ASSIGNMENT: List every person named in the feature below on women in the peace process.

PROVIDED PASSAGE:
From the Worldwide Faith News archives www.wfn.org


WCC: US women working in the margins of peace


From "WCC Media" <Media@wcc-coe.org>
Date Wed, 07 Apr 2004 15:55:42 +0200

World Council of Churches
Feature Feat-04-08
For Immediate Use
7 April 2004

Women working in the margins of peace
By Jean Martensen (*)

This feature will be available in French, German and Spanish
translation next week. 
Ce document sera disponible en frangais la semaine prochaine.
Dieses Dokument wird ndchste Woche auf Deutsch verf|gbar sein.
Esa crsnica sera disponible la semana prsxima en espaqol. 

"Women are either victims of civil strife or beneficiaries of
humanitarian efforts, but they are not full partners or equal
participants" in the peace process, proclaims Sarah Shteir of the
Women's International League for Peace and Freedom.  Shteir was
one of several panelists at an ecumenical women's gathering
convened by the World Council of Churches (WCC), the National
Council of Churches of Christ in the USA and a national women's
peace organization called PEACE X PEACE. 

Shteir, along with some thirty female leaders from eight
Christian denominations in the US, came to the Episcopal Church
Center in New York to observe this year's International Women's
Day in a unique way.  With their thoughts on the WCC Decade to
Overcome Violence and its 2004 US focus theme the Power and
Promise of Peace, they came to ask one question: Where are women
in the peace process? 

During their two-day consultation, taking place just across the
street from the United Nations building where the Commission on
the Status of Women was meeting, they discussed women's roles in
organizational and grassroots peace efforts.

Kofi Annan's call goes unheard

The voice of women in the international peace process is not
new.  Day one of this women's consultation concentrated heavily
on UN work around this issue, specifically UN Resolution 1325
focusing on the improvement of the status of women in the UN
Secretariat.  Sarah Douglas of the United Nations Development
Fund for Women provided the background for this remarkable
"watershed" resolution, passed in October 2000.

The resolution, coming just before the UN Decade for Peace began
in 2001, "urges Member States to ensure increased representation
of women at all decision-making levels" with regard to the peace
process, and requested that the secretary-general provide UN
member states with "training guidelines and materials on the
protection, rights and the particular needs of women"".

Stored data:
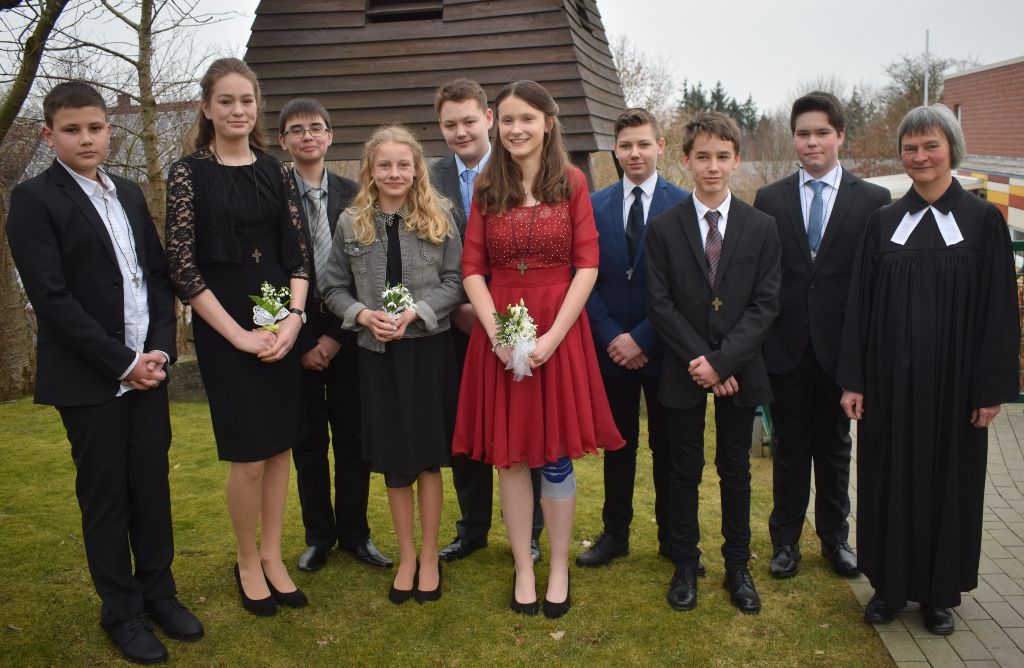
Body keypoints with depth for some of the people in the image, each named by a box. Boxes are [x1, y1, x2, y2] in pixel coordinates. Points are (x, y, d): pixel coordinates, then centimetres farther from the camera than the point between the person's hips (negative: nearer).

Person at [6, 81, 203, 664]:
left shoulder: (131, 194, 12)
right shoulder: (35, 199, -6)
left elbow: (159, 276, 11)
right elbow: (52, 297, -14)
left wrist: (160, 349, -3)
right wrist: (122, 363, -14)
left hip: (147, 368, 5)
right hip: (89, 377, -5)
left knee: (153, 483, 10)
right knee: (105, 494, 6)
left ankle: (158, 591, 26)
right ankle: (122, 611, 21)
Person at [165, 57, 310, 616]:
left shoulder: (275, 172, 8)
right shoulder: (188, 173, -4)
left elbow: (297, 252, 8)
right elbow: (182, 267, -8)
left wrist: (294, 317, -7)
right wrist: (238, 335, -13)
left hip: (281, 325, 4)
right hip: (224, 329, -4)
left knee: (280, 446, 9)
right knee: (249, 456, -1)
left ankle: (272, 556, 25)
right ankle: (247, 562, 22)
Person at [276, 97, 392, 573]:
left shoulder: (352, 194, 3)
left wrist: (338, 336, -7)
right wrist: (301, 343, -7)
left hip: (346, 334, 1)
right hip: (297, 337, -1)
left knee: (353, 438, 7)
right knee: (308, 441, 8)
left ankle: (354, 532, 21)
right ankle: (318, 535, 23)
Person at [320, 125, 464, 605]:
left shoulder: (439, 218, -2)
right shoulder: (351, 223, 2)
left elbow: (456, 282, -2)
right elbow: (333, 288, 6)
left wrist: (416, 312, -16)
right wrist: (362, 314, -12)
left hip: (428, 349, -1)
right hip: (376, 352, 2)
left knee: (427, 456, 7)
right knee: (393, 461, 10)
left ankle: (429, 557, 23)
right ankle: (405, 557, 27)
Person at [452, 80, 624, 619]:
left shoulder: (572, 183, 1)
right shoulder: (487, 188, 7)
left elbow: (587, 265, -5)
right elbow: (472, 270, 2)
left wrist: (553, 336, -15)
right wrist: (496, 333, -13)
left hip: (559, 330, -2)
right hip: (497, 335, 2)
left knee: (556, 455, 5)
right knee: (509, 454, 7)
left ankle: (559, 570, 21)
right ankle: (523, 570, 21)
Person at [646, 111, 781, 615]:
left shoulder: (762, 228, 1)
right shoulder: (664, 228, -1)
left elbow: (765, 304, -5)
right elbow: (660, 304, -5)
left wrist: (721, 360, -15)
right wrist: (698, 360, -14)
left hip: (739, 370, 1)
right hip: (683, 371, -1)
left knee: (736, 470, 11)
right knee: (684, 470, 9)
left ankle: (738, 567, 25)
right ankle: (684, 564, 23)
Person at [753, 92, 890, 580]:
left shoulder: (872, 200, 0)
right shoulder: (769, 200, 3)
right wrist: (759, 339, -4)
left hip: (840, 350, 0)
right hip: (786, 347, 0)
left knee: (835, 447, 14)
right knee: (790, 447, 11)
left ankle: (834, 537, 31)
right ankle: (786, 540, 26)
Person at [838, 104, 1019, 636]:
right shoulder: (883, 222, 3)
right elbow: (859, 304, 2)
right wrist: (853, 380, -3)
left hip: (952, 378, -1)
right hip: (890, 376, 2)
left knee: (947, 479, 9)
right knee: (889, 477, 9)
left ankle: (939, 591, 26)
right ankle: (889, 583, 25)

* * *

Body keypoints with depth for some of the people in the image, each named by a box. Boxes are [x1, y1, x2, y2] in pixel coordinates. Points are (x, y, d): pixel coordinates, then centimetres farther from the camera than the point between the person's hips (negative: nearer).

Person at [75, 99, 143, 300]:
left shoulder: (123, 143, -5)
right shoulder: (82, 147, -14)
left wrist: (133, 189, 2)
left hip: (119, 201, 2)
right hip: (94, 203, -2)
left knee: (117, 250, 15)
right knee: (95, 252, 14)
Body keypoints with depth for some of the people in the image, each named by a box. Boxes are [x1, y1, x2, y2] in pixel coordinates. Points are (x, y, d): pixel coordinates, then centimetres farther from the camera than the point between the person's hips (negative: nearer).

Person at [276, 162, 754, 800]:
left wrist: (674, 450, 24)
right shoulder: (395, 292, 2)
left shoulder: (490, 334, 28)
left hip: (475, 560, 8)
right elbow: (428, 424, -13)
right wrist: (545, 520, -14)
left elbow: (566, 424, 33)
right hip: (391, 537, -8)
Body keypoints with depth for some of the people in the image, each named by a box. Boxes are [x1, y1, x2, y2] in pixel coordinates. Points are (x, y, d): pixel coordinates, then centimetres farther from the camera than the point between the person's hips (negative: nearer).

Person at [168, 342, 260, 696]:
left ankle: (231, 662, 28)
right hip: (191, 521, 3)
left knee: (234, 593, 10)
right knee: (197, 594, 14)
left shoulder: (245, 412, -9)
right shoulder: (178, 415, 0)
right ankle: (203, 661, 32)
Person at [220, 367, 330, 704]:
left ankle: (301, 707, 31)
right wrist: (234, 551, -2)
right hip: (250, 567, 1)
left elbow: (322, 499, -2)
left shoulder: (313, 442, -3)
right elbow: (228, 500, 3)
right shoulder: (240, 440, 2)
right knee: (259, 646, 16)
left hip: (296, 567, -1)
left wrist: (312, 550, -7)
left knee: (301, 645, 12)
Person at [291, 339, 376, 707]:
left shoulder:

* * *

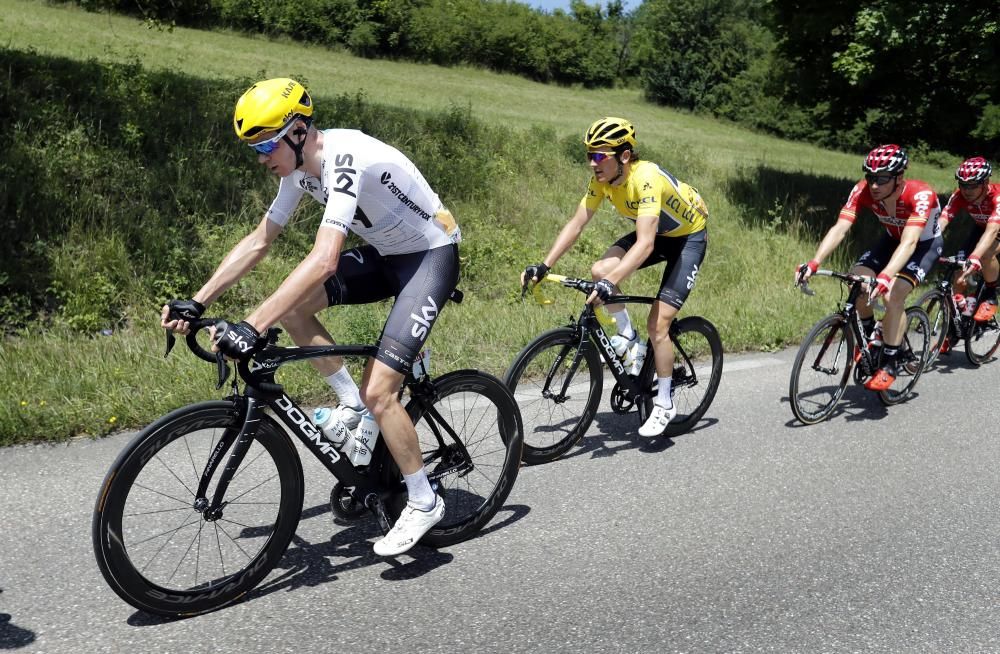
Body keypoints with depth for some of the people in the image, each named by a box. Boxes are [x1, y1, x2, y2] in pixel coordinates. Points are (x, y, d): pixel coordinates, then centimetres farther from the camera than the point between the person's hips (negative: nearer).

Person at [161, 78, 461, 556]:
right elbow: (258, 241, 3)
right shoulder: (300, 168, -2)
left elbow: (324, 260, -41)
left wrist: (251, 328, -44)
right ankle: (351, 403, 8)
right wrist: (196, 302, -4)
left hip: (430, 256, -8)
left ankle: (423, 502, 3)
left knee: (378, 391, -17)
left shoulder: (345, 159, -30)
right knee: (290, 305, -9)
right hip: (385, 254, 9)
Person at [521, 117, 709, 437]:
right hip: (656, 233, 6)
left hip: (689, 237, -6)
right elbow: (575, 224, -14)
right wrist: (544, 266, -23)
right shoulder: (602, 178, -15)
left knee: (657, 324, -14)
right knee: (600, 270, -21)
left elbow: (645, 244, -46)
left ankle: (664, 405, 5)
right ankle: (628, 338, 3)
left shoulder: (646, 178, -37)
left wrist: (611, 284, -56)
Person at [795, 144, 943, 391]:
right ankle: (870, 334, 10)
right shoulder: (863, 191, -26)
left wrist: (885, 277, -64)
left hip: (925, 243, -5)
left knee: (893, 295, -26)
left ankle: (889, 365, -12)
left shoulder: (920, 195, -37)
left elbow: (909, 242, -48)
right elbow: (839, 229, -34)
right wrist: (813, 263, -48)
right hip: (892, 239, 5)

THE ANSWER: Jean Martensen, Sarah Shteir, Kofi Annan, Sarah Douglas